» **LISTED ENTRIES**:

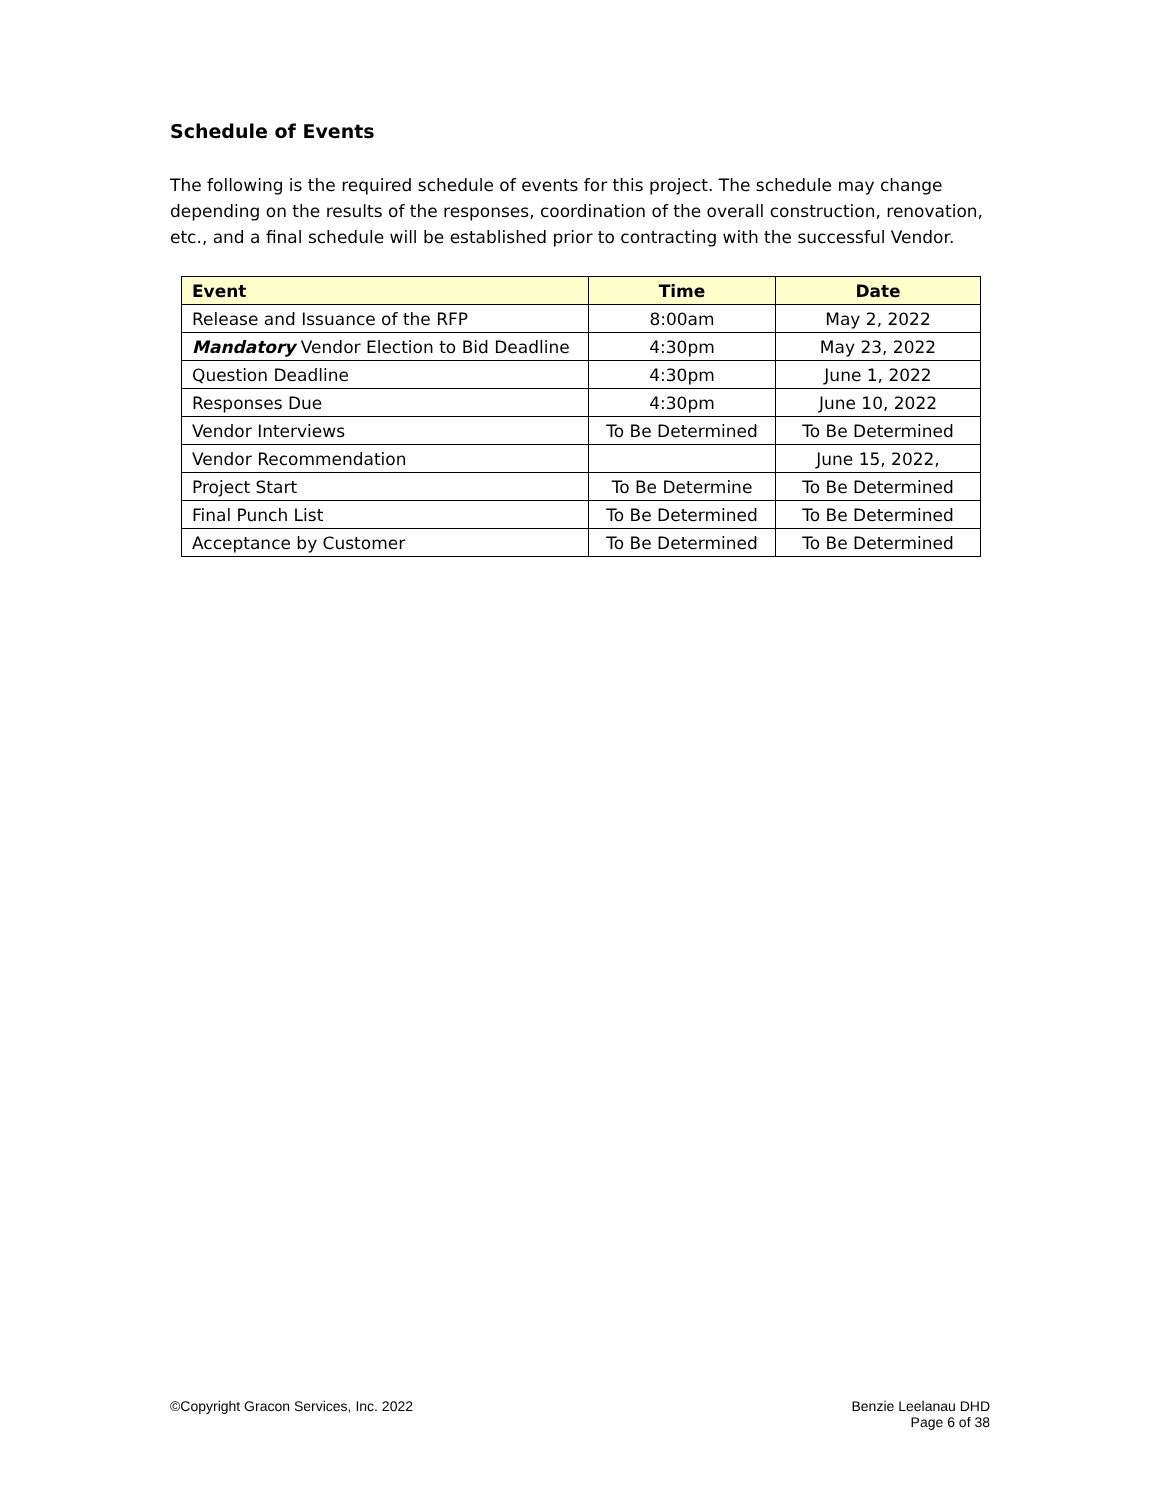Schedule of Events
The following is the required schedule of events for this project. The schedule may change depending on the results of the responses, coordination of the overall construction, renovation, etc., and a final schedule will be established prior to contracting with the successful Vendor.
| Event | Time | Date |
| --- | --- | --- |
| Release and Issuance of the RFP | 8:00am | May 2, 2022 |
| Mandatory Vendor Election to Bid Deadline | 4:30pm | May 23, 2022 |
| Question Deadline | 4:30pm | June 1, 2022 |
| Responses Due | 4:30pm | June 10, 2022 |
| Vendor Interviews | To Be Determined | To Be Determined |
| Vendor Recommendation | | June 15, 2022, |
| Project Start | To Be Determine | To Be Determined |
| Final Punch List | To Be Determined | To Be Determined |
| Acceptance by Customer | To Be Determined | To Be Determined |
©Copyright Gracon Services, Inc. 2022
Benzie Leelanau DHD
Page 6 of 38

» **DESCRIPTION OF THE TASK**: From the listing above, pick out every line containing "Determined".

» **SOLUTION FOR THIS PROBLEM**:
| Vendor Interviews | To Be Determined | To Be Determined |
| Project Start | To Be Determine | To Be Determined |
| Final Punch List | To Be Determined | To Be Determined |
| Acceptance by Customer | To Be Determined | To Be Determined |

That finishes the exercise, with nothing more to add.